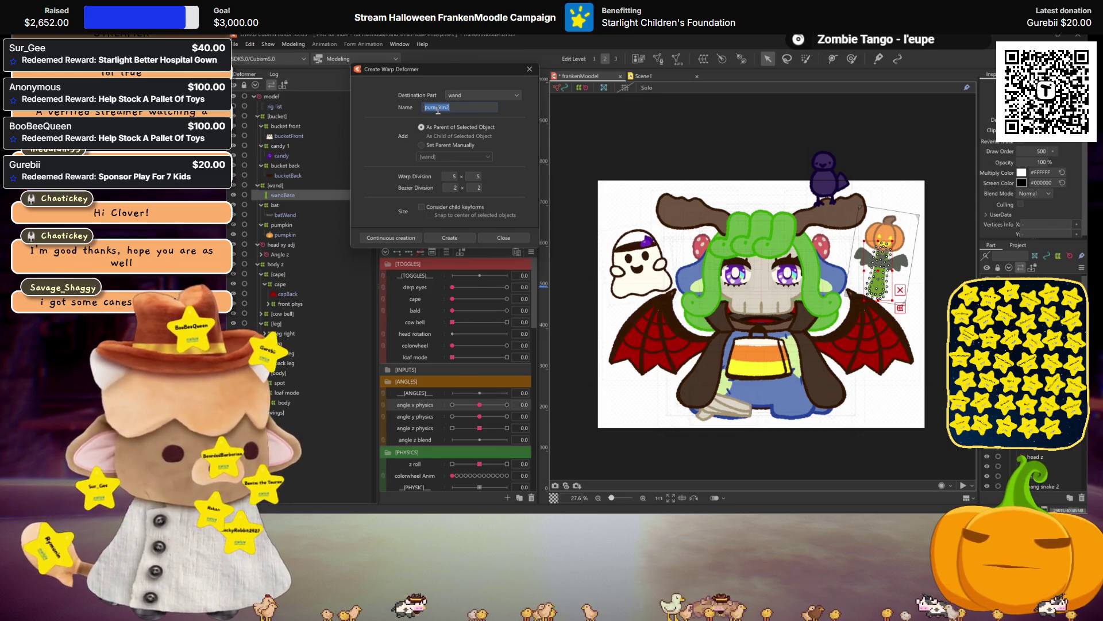
{"action": "type", "text": "wand"}
{"action": "left_click", "coordinate": [408, 235]}
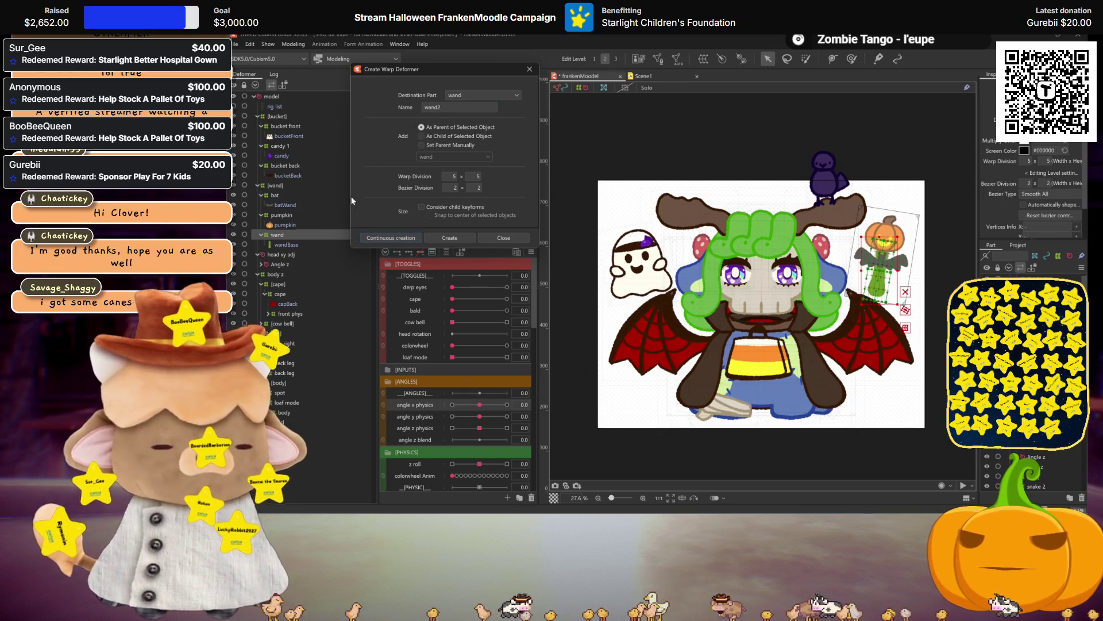
{"action": "left_click", "coordinate": [524, 74]}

________________________

__Problem statement__. Set down the whole listing exactly as given, except for the pictures.

__Result of the exercise__.
{"action": "type", "text": "wand"}
{"action": "left_click", "coordinate": [408, 235]}
{"action": "left_click", "coordinate": [524, 74]}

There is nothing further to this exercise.